As someone who grew up watching another magical left-foot pull the strings for Argentina, it was hard not to feel that Leo had been beaten by the aura of Maradona, who whipped up the ultimate underdog spirit for Argentina to overachieve.
Be it with Napoli or with an Argentine side filled with more industrious players than the present day talents like Sergio Aguero and Angel di Maria providing the support cast, Maradona was the ultimate leader on the pitch, his we-against-the-rest-of-the-world inspiring the team to win the 1986 World Cup. He even dragged a side on the decline in 1990 to the final, where only a dubious penalty could secure the title for the superior West Germany.
Messi could easily have opted to play for Spain, having moved to the country as a 11-year-old. Perhaps, he would now be sitting with a few major trophies in his Barcelona drawing room. But once he decided to stick with Argentina, nothing less than a World Cup win would have given him the aura he so badly aspired for.
The original rebel
For starters, Maradona was a rebel in more ways than one. And he was the Pied Piper for every fan of the 1980s wanting to be different, to see the magical Brazilians brought down to earth. While Maradona reveled in the seeming chaos around him, Messi was a conformist, the spearhead of the neatness that Barcelona’s game embodies.
It has hardly helped that Argentina has looked at Messi as an outsider, but the diminutive genius didn’t help things by seizing leadership on the pitch. No demonstrative hand-waving, demanding the ball time and again.
For those who admired even the wickedness of Maradona (okay, the proponents of fairplay will call his outrageous “Hand of the God” goal against England in the 1986 World Cup cheating), Messi didn’t fit in. The greatest footballing talent of the generation, yes, but the leader of Argentina football, well…
Messi internalising his anxiety to break free for Argentina didn’t help either. While it might be unfair to demand that Messi demonstrate his Argentine-ness with a major trophy, that becoming an all-consuming quest for Messi himself hasn’t helped the mood in the national team.
Argentina wouldn’t have even reached the final of the 2014 World Cup without the little genius, but the irony was that the team seemed to take upon itself the burden of their talisman.

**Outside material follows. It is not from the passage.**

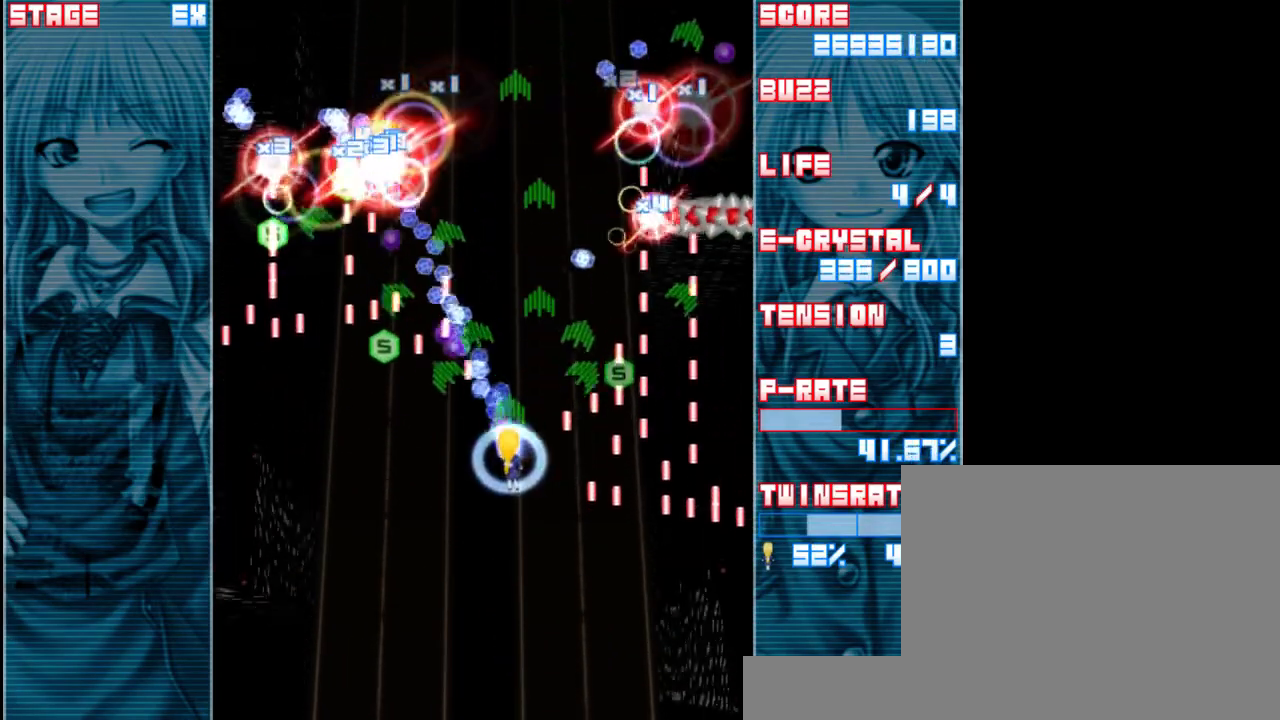
Gameplay with keyboard; each line is a JSON object with the keys held at the frame after it. "events" lists presses ("down") and releases ("up") of "a", "c", "d", "down", "left", "right", "s", "shift", "up", "x" and "z" between this image and that frame as [ms after this image, input, new state], when the widget could be followed in between. No other keys are recorded. Mouse input is not recorded.
{"keys": ["z"], "events": [[217, "up", "down"], [417, "up", "up"]]}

Maradona had set a template, and winding up the opposition played a huge part in it. For every Argentina supporter, a dose of gamesmanship was welcome as it set the side apart from Brazil, owners of the beautiful game.
Messi could never whip up that sentiment. He was hardly the man to provide that battle cry. In the World Cup final against Germany two years ago, Messi had all the licence to do as he pleased, but instead of seizing the moment solo, he almost went missing.
Is Maradona envious of Messi? Maybe. He repeatedly winds up his compatriot, particularly around major championships. But it is inexplicable how the man who turns predator for Barcelona with the ball at his feet turns the hounded wearing the blue and white shirt of his national team.
For my generation, Maradona will always be Argentina’s number one. It will gladly anoint Messi as the new flag-bearer, provided he dons the combativeness of his predecessor-adversary than turn the suffering saint for his country.